Avnish Jain, Head of Fixed Income, Canara Robeco MF

4th January 2018

In a nutshell

Avnish believes that yields have already climbed up substantially on the back of a confluence of negative news on inflation, on fiscal deficit and on subdued GST collections. However, with inflation likely to remain within RBI's comfort zone and with a gradual uptick in compliance likely boosting GST collections, yields look set to trend down in 2018, thus spelling good news for debt fund investors in 2018.

WF: Fixed income funds have disappointed in 2017, with 1 year returns ranging between 4% and 6.5% across all categories (other than liquid). What went wrong, what did we not see coming?

Avnish: Volatility is inherent in asset markets and debt market is no different. In recent years we have seen large volatility in debt markets with some years showing single digit returns while in others double digit returns were generated. Over long term, returns have been in high single digits. In 2017, uptick in inflation and fiscal concerns coupled with tight liquidity conditions at the end of the year impacted yields adversely which pushed one year returns lower.

WF: What is the prognosis for 2018?

Avnish: Inflation is expected to peak out in 1QCY18 and should trend lower from here and remain largely within RBI's range of 2%-6%, obviating any need to move repo rate higher. Growth remains a concern with investment cycle not picking up. It is expected that RBI is likely to remain in "pause" mode. Government has already announced some extra borrowing to tide over near termshortfall in expected GST collections. While fiscal may be impacted in near term as GST implementation stabilises, but over long term, as more and more entities register for GST, tax collection efficiency is likely to improve thereby reducing government deficit. GST is further expected to moderate inflation. Yields have already climbed a lot due to confluence of negative news. 2018 should see yields trend lower with better returns for debt investors.

WF: How have your fixed income funds performed in CY2017? What steps did you take to minimize volatility in recent months?

Avnish: In their respective categories, CR debt funds have performed well compared to peer group. While the long term debt view is driven by underlying macro-economic factors, both global and local, all CR debt funds are actively managed which helps us to manage any intermediate volatility.

WF: Looking ahead, where do you see the best opportunities in the fixed income market in 2018?

Avnish: Short to medium term (upto 15 years) government bonds provide good opportunity as yields have gone up sharply in past few months. Short term AAA corporate bonds (3-5 year) space also present good opportunity as the recent sell-off (on tight liquidity) has driven yields higher.
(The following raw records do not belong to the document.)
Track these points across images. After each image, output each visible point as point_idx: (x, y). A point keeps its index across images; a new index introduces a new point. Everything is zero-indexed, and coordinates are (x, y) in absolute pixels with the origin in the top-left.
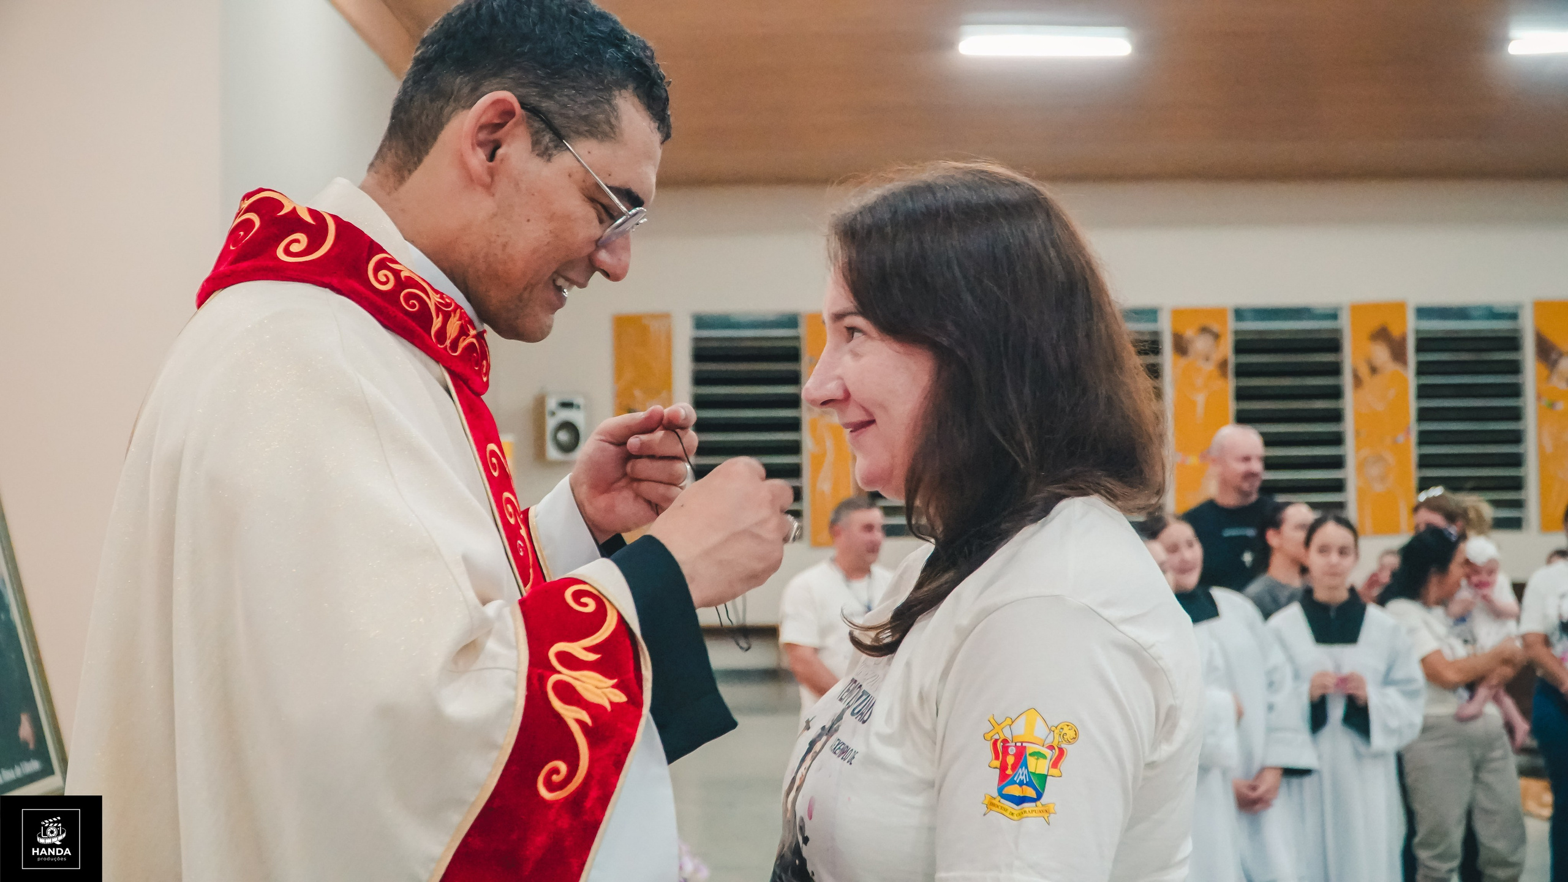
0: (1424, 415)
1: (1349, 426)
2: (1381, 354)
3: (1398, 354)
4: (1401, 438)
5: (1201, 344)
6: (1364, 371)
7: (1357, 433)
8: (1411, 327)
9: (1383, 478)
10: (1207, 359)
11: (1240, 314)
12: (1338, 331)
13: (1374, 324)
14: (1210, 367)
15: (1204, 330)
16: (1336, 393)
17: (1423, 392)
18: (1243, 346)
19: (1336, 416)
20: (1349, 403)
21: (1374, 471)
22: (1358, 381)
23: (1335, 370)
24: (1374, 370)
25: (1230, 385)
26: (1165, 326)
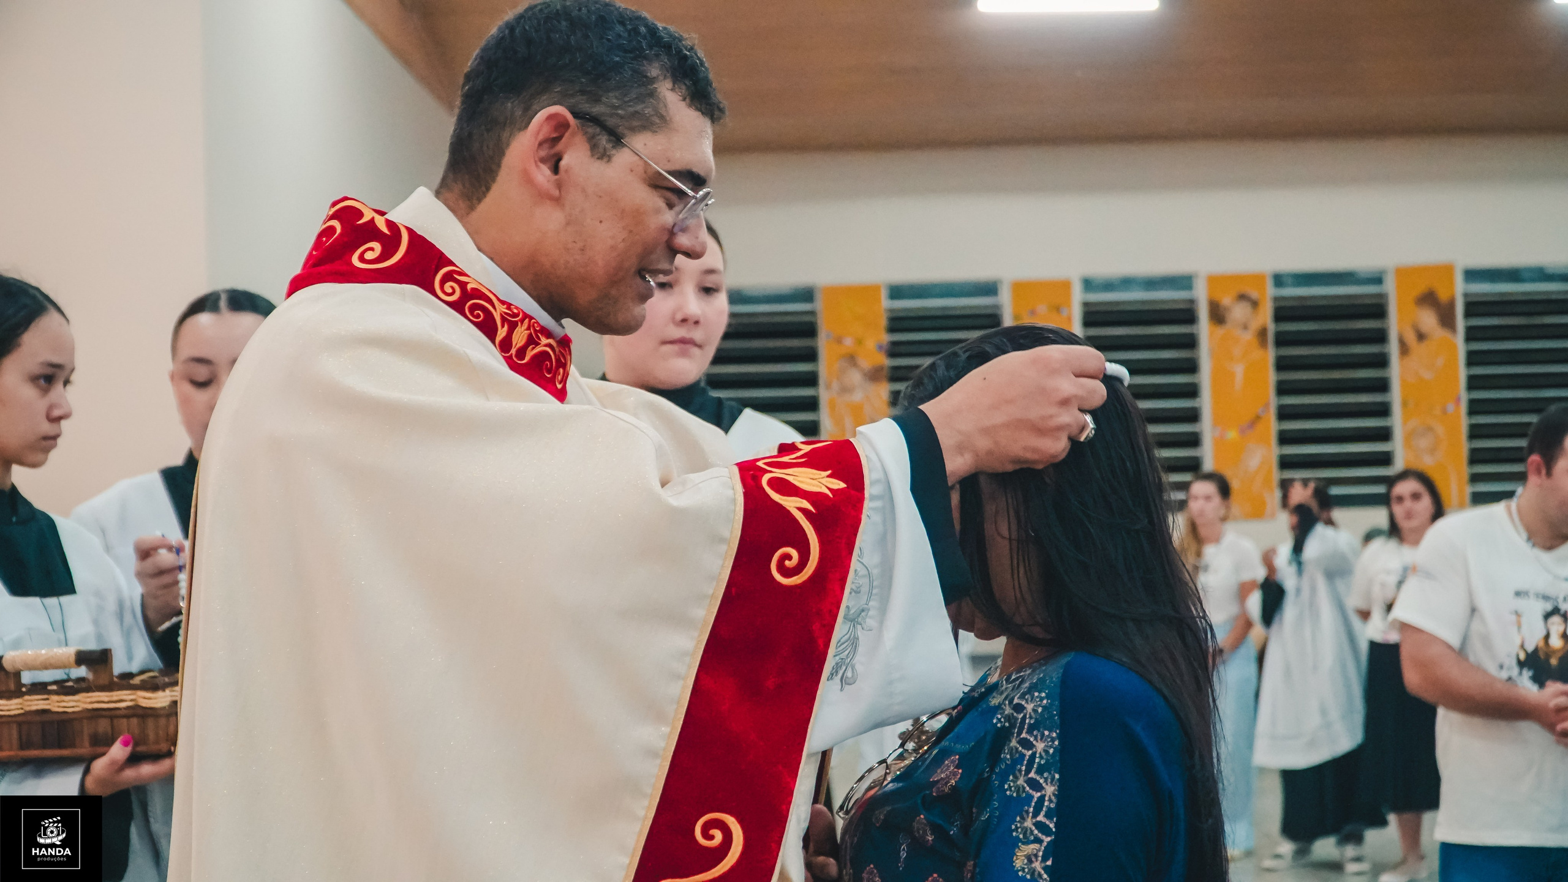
0: (1474, 383)
2: (1428, 319)
3: (1446, 319)
4: (1451, 408)
5: (1239, 312)
6: (1411, 338)
7: (1405, 404)
8: (1460, 288)
9: (1432, 451)
10: (1245, 327)
11: (1279, 280)
12: (1383, 296)
13: (1421, 288)
14: (1249, 336)
15: (1242, 297)
16: (1382, 361)
17: (1473, 359)
18: (1282, 313)
19: (1383, 386)
20: (1396, 372)
21: (1424, 443)
22: (1404, 349)
23: (1381, 337)
24: (1421, 337)
25: (1270, 355)
26: (1201, 293)
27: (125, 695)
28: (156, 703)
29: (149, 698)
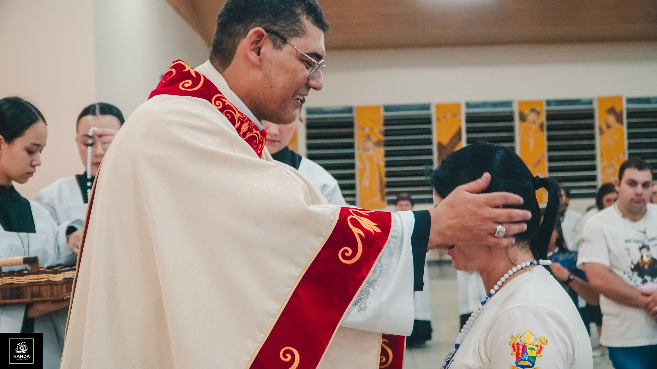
0: (631, 146)
1: (598, 152)
2: (612, 120)
3: (619, 119)
4: (621, 156)
5: (532, 117)
6: (604, 127)
7: (602, 155)
8: (625, 106)
9: (614, 174)
10: (535, 123)
11: (549, 103)
12: (592, 110)
14: (536, 127)
15: (533, 110)
16: (592, 137)
17: (631, 136)
18: (550, 117)
19: (592, 147)
20: (598, 141)
21: (610, 171)
22: (602, 132)
23: (592, 127)
24: (608, 127)
25: (545, 134)
26: (516, 109)
27: (44, 276)
28: (57, 279)
29: (54, 277)
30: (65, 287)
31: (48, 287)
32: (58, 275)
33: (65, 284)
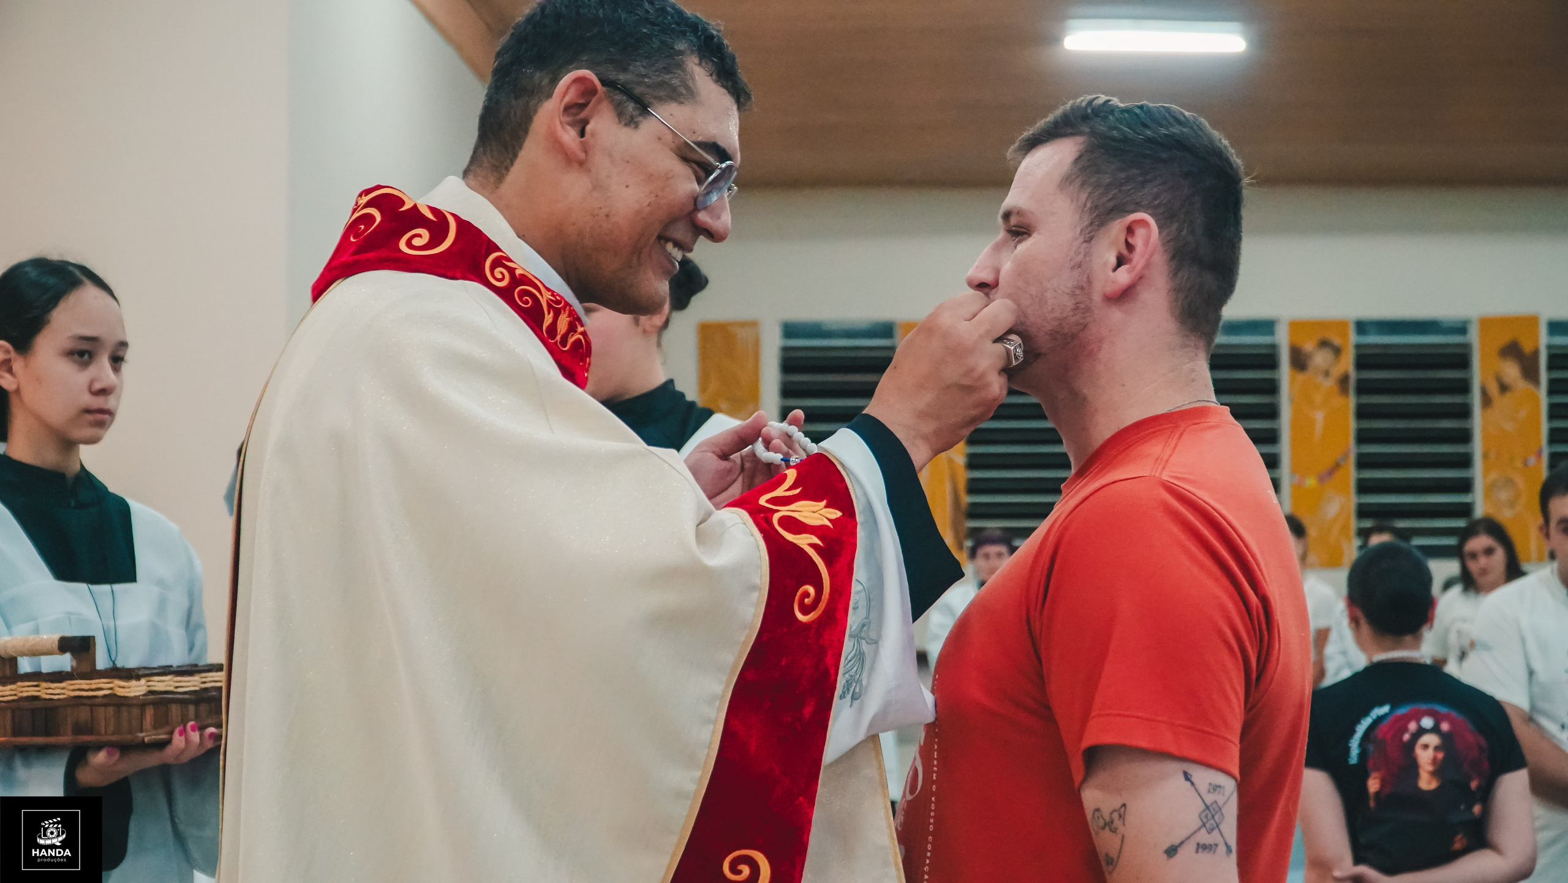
2: (1511, 370)
3: (1530, 372)
4: (1532, 461)
5: (1320, 359)
6: (1493, 389)
7: (1487, 456)
9: (1512, 503)
10: (1327, 374)
11: (1362, 327)
12: (1466, 347)
14: (1329, 383)
15: (1325, 344)
16: (1463, 412)
18: (1365, 360)
19: (1465, 437)
21: (1504, 495)
22: (1487, 401)
23: (1462, 388)
24: (1504, 388)
25: (1351, 402)
26: (1282, 339)
27: (102, 683)
28: (129, 692)
29: (123, 687)
30: (149, 713)
31: (111, 710)
32: (134, 683)
33: (151, 707)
WF: How are SEBI's new fund classification rules impacting your fixed income funds?

Avnish: CR debt funds are not impacted due to the new fund classification as we never had plethora of debt funds to start with. In fact, with the categories defined by SEBI we should be able to launch new funds depending on market conditions and investor appetite.

WF: Are you making any new product plans in the fixed income space for 2018?

Avnish: The new scheme categorisation gives us more space to launch newer funds. However this will be dependent on investor appetite and appropriate market conditions for the various kinds of debt products defined by SEBI.